- _ABOUT THIS TASK_: Could you write out, word for word, every line from the start of the data through the line containing "che spesso descrivono", inclusive, and leave the pictures out of your answer?

Saved entries
• • •

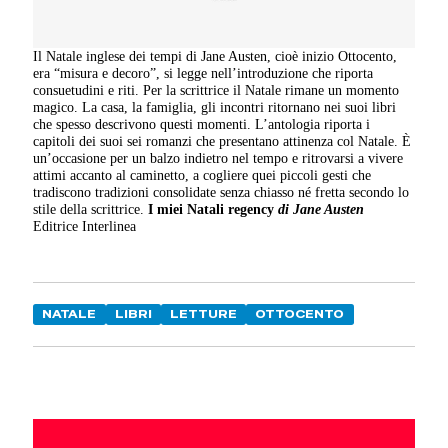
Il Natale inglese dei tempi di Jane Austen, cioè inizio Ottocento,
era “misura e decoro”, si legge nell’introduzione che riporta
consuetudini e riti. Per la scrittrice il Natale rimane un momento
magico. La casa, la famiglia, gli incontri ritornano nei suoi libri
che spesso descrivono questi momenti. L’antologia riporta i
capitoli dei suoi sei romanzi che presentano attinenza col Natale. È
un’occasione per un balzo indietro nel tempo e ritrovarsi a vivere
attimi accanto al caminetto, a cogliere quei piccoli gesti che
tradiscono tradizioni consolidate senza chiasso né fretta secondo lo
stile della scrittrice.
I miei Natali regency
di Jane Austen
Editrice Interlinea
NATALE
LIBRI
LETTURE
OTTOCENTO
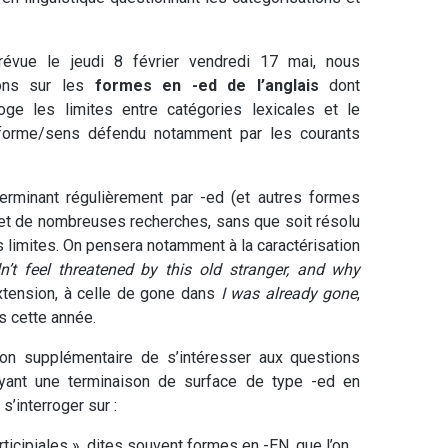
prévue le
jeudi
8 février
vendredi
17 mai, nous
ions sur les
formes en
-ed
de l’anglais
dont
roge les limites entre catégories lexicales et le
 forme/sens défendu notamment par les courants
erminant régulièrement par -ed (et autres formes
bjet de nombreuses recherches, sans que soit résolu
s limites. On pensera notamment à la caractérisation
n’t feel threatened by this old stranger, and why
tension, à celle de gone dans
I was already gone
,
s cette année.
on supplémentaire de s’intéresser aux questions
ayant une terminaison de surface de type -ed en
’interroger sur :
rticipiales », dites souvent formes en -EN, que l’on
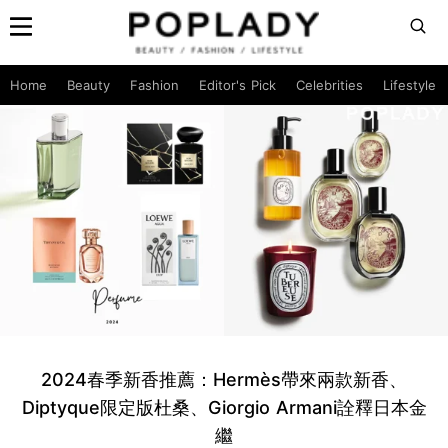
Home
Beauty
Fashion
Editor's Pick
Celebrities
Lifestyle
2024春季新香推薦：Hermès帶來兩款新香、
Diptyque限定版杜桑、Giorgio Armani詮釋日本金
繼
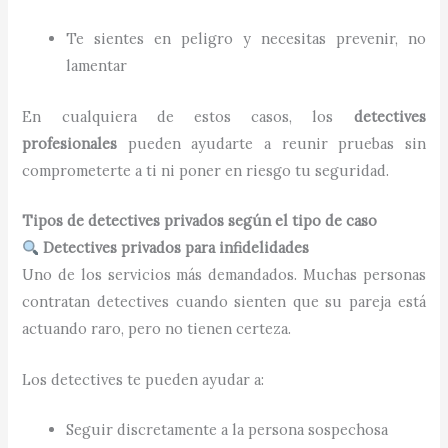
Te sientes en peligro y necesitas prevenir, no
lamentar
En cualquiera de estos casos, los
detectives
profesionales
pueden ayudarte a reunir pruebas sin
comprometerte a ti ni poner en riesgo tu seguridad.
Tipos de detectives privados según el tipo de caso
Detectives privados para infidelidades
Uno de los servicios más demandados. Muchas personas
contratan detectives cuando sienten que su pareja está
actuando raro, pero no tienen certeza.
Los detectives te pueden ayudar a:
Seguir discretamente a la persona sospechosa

• • •

- _TASK RESULT_:
Il Natale inglese dei tempi di Jane Austen, cioè inizio Ottocento,
era “misura e decoro”, si legge nell’introduzione che riporta
consuetudini e riti. Per la scrittrice il Natale rimane un momento
magico. La casa, la famiglia, gli incontri ritornano nei suoi libri
che spesso descrivono questi momenti. L’antologia riporta i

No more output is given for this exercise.